Un nuovo caso di razzismo scuote il mondo del calcio. In occasione dell’incontro di campionato russo con il Krasnodar, una frangia di tifosi dello Zenit San Pietroburgo ha contestato la società per l’acquisto dal,Barcellona del brasiliano di colore Malcom attraverso uno striscione ironico che recitava”Grazie dirigenza per la tua fedeltà alle tradizioni”, con riferimento all’abitudine del club di non acquistare calciatori di colore”.

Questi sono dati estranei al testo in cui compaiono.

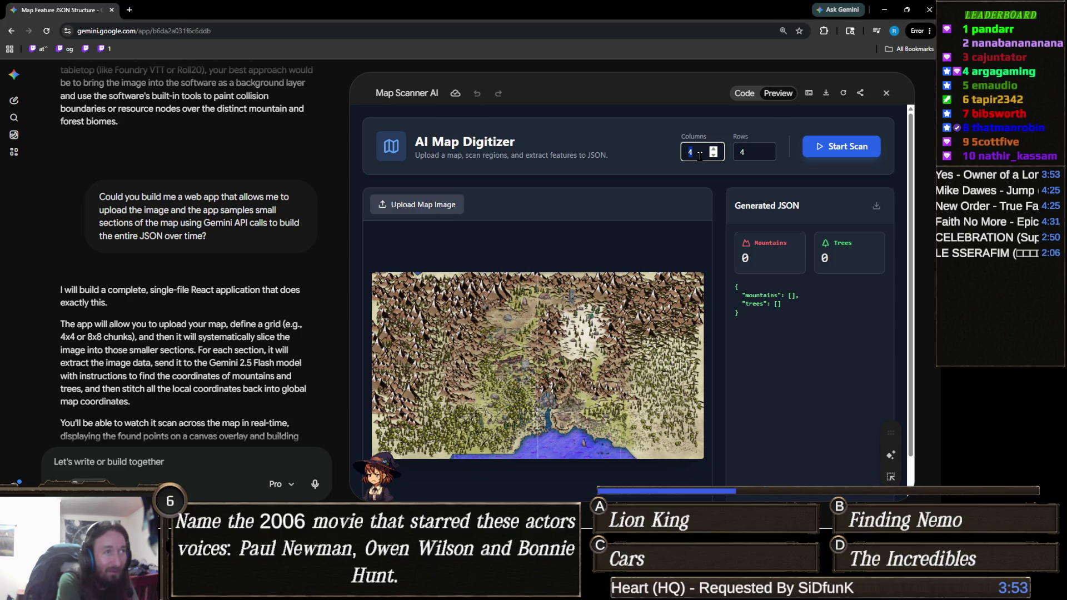
type("8")
key("Tab")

Sì tratta di una frangia del tifo denominata “Landscrona “, che in passato aveva pubblicato sui social un manifesto nel quale spiegava la propria posizione nei confronti dei calciatori di colore:” Noi non siamo razzisti e l’assenza di giocatori di colore è solo un importante tradizione che rimarca la nostra identità, niente di più. Noi, come la maggior dei club delle più importanti città europee- spiegano- non siamo mai stati culturalmente connessi con l’Africa o l’Oceania. Non abbiamo assolutamente nulla contro gli abitanti di questi o di altri continenti, ma allo stesso tempo vogliamo soltanto giocatori affini allo spirito dello Zenit”.

In seguito a tale protesta, però, lo Zenit starebbe valutando la possibilità di cedere il giocatore già durante la finestra di calcio mercato invernale. A spegnere ogni polemica è intervenuto il il dg MMedvedev, che ha dichiarato:”II media occidentali hanno ancora una volta diffuso false informazioni. Sfortunatamente questo accade non solo per le vicende di sport”.